>>>>>
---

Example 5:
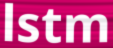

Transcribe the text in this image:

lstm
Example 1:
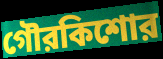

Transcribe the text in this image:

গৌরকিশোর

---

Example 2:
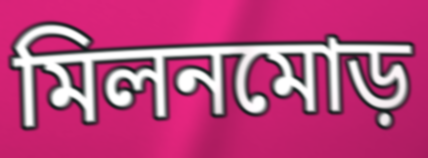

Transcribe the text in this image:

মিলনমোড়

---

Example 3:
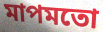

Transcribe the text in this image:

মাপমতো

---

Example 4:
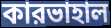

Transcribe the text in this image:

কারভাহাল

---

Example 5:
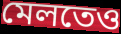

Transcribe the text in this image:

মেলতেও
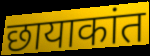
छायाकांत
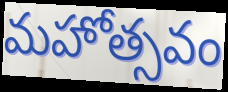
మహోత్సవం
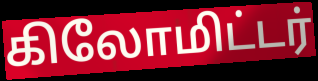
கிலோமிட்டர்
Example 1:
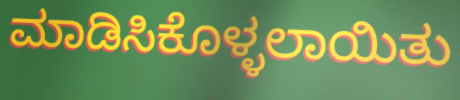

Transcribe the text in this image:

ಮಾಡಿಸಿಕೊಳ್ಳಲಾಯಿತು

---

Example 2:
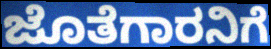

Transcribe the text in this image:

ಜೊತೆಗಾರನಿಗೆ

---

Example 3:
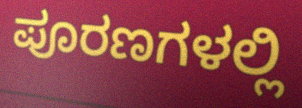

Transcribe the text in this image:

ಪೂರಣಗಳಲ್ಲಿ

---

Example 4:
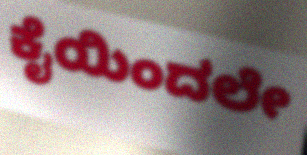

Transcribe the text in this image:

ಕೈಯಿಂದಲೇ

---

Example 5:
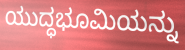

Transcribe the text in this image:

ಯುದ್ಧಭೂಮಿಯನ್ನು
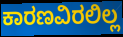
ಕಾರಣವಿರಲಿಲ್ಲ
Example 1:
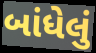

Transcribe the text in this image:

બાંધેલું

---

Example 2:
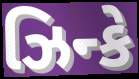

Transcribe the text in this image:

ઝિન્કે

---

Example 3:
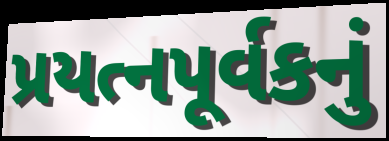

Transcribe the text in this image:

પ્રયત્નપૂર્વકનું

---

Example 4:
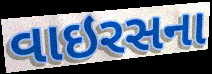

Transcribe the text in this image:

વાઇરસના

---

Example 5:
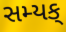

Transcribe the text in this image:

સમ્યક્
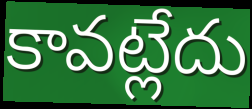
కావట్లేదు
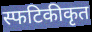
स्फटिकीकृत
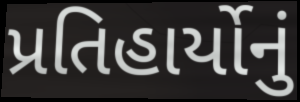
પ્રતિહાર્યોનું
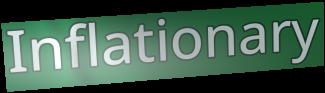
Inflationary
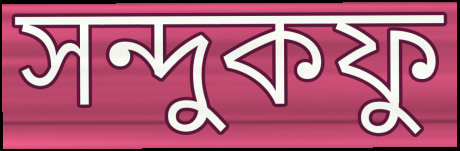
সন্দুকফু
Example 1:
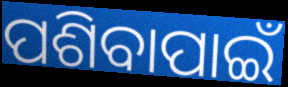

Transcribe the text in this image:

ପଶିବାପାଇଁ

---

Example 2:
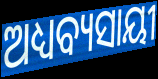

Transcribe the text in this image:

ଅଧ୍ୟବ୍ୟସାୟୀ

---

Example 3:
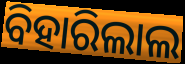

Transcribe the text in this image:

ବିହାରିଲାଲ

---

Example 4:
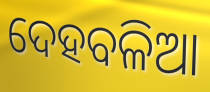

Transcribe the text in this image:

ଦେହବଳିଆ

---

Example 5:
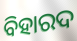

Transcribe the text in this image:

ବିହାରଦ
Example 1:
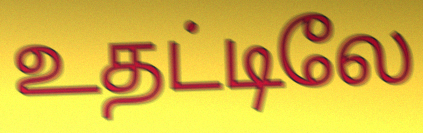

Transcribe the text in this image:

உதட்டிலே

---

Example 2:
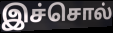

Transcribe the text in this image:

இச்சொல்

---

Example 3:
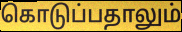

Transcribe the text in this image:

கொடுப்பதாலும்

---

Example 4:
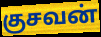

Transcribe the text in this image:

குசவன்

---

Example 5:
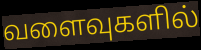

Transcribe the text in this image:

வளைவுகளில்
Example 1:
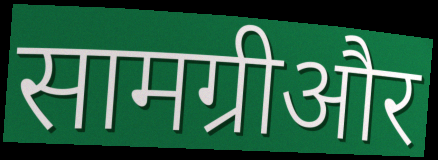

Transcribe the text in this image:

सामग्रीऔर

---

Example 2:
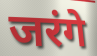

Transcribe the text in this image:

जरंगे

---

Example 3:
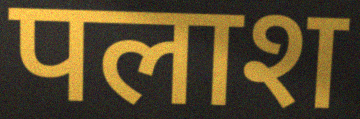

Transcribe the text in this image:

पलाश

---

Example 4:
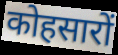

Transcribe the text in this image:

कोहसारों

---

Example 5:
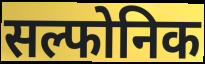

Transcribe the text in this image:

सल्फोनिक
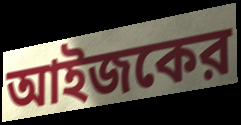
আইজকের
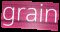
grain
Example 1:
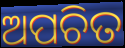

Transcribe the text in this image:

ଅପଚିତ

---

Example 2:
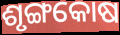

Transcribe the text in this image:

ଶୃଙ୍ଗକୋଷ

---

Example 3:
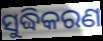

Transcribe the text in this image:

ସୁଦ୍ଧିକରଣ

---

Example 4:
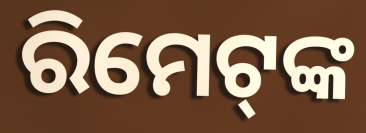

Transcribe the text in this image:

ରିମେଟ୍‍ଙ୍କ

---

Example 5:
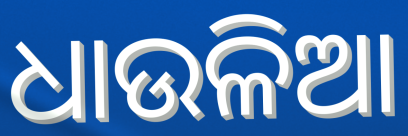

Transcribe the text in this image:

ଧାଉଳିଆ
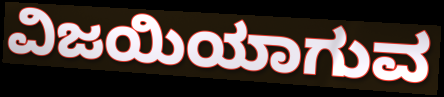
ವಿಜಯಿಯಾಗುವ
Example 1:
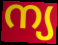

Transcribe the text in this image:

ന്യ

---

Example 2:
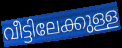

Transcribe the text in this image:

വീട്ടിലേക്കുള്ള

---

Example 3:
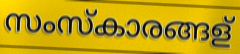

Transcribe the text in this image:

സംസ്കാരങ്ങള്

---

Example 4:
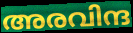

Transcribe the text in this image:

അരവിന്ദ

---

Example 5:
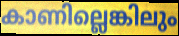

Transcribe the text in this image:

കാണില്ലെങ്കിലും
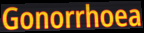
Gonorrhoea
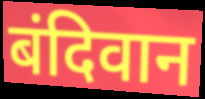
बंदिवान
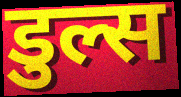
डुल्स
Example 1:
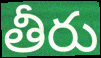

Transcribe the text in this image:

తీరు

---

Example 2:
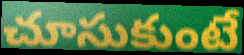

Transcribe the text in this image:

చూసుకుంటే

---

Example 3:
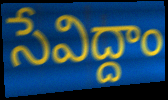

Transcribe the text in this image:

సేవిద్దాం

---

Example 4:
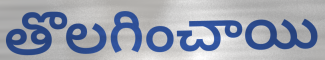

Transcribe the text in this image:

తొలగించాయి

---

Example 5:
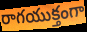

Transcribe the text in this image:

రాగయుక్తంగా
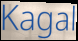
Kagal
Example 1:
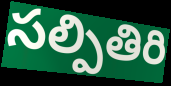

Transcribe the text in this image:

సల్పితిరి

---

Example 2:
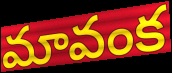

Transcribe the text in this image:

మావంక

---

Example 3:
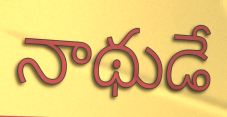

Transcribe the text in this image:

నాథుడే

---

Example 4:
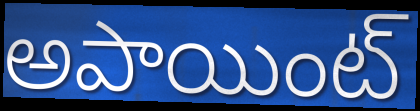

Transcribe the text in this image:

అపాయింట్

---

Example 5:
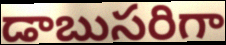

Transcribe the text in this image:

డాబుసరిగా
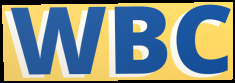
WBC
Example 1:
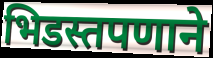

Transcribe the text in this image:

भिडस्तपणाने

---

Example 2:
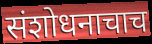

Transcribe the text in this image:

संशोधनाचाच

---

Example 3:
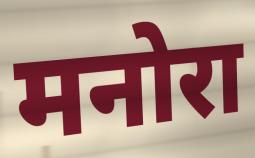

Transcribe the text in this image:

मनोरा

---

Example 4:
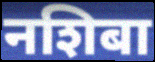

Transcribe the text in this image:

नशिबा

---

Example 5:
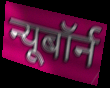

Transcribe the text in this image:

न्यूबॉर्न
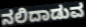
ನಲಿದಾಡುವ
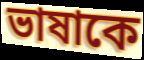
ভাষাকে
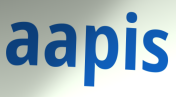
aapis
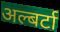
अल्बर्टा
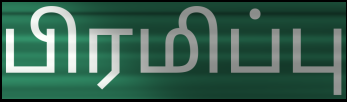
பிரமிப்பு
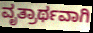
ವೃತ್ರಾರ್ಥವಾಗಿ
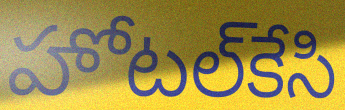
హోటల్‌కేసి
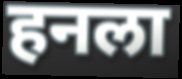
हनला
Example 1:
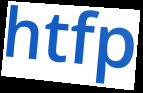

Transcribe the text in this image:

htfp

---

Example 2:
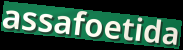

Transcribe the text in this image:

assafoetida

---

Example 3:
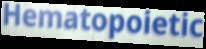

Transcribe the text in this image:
<<<<<
With the pictures removed, print the entries above exactly.

---

Example 5:

Transcribe the text in this image:

lstm
Example 1:

Transcribe the text in this image:

গৌরকিশোর

---

Example 2:

Transcribe the text in this image:

মিলনমোড়

---

Example 3:

Transcribe the text in this image:

মাপমতো

---

Example 4:

Transcribe the text in this image:

কারভাহাল

---

Example 5:

Transcribe the text in this image:

মেলতেও
छायाकांत
మహోత్సవం
கிலோமிட்டர்
Example 1:

Transcribe the text in this image:

ಮಾಡಿಸಿಕೊಳ್ಳಲಾಯಿತು

---

Example 2:

Transcribe the text in this image:

ಜೊತೆಗಾರನಿಗೆ

---

Example 3:

Transcribe the text in this image:

ಪೂರಣಗಳಲ್ಲಿ

---

Example 4:

Transcribe the text in this image:

ಕೈಯಿಂದಲೇ

---

Example 5:

Transcribe the text in this image:

ಯುದ್ಧಭೂಮಿಯನ್ನು
ಕಾರಣವಿರಲಿಲ್ಲ
Example 1:

Transcribe the text in this image:

બાંધેલું

---

Example 2:

Transcribe the text in this image:

ઝિન્કે

---

Example 3:

Transcribe the text in this image:

પ્રયત્નપૂર્વકનું

---

Example 4:

Transcribe the text in this image:

વાઇરસના

---

Example 5:

Transcribe the text in this image:

સમ્યક્
కావట్లేదు
स्फटिकीकृत
પ્રતિહાર્યોનું
Inflationary
সন্দুকফু
Example 1:

Transcribe the text in this image:

ପଶିବାପାଇଁ

---

Example 2:

Transcribe the text in this image:

ଅଧ୍ୟବ୍ୟସାୟୀ

---

Example 3:

Transcribe the text in this image:

ବିହାରିଲାଲ

---

Example 4:

Transcribe the text in this image:

ଦେହବଳିଆ

---

Example 5:

Transcribe the text in this image:

ବିହାରଦ
Example 1:

Transcribe the text in this image:

உதட்டிலே

---

Example 2:

Transcribe the text in this image:

இச்சொல்

---

Example 3:

Transcribe the text in this image:

கொடுப்பதாலும்

---

Example 4:

Transcribe the text in this image:

குசவன்

---

Example 5:

Transcribe the text in this image:

வளைவுகளில்
Example 1:

Transcribe the text in this image:

सामग्रीऔर

---

Example 2:

Transcribe the text in this image:

जरंगे

---

Example 3:

Transcribe the text in this image:

पलाश

---

Example 4:

Transcribe the text in this image:

कोहसारों

---

Example 5:

Transcribe the text in this image:

सल्फोनिक
আইজকের
grain
Example 1:

Transcribe the text in this image:

ଅପଚିତ

---

Example 2:

Transcribe the text in this image:

ଶୃଙ୍ଗକୋଷ

---

Example 3:

Transcribe the text in this image:

ସୁଦ୍ଧିକରଣ

---

Example 4:

Transcribe the text in this image:

ରିମେଟ୍‍ଙ୍କ

---

Example 5:

Transcribe the text in this image:

ଧାଉଳିଆ
ವಿಜಯಿಯಾಗುವ
Example 1:

Transcribe the text in this image:

ന്യ

---

Example 2:

Transcribe the text in this image:

വീട്ടിലേക്കുള്ള

---

Example 3:

Transcribe the text in this image:

സംസ്കാരങ്ങള്

---

Example 4:

Transcribe the text in this image:

അരവിന്ദ

---

Example 5:

Transcribe the text in this image:

കാണില്ലെങ്കിലും
Gonorrhoea
बंदिवान
डुल्स
Example 1:

Transcribe the text in this image:

తీరు

---

Example 2:

Transcribe the text in this image:

చూసుకుంటే

---

Example 3:

Transcribe the text in this image:

సేవిద్దాం

---

Example 4:

Transcribe the text in this image:

తొలగించాయి

---

Example 5:

Transcribe the text in this image:

రాగయుక్తంగా
Kagal
Example 1:

Transcribe the text in this image:

సల్పితిరి

---

Example 2:

Transcribe the text in this image:

మావంక

---

Example 3:

Transcribe the text in this image:

నాథుడే

---

Example 4:

Transcribe the text in this image:

అపాయింట్

---

Example 5:

Transcribe the text in this image:

డాబుసరిగా
WBC
Example 1:

Transcribe the text in this image:

भिडस्तपणाने

---

Example 2:

Transcribe the text in this image:

संशोधनाचाच

---

Example 3:

Transcribe the text in this image:

मनोरा

---

Example 4:

Transcribe the text in this image:

नशिबा

---

Example 5:

Transcribe the text in this image:

न्यूबॉर्न
ನಲಿದಾಡುವ
ভাষাকে
aapis
अल्बर्टा
பிரமிப்பு
ವೃತ್ರಾರ್ಥವಾಗಿ
హోటల్‌కేసి
हनला
Example 1:

Transcribe the text in this image:

htfp

---

Example 2:

Transcribe the text in this image:

assafoetida

---

Example 3:

Transcribe the text in this image:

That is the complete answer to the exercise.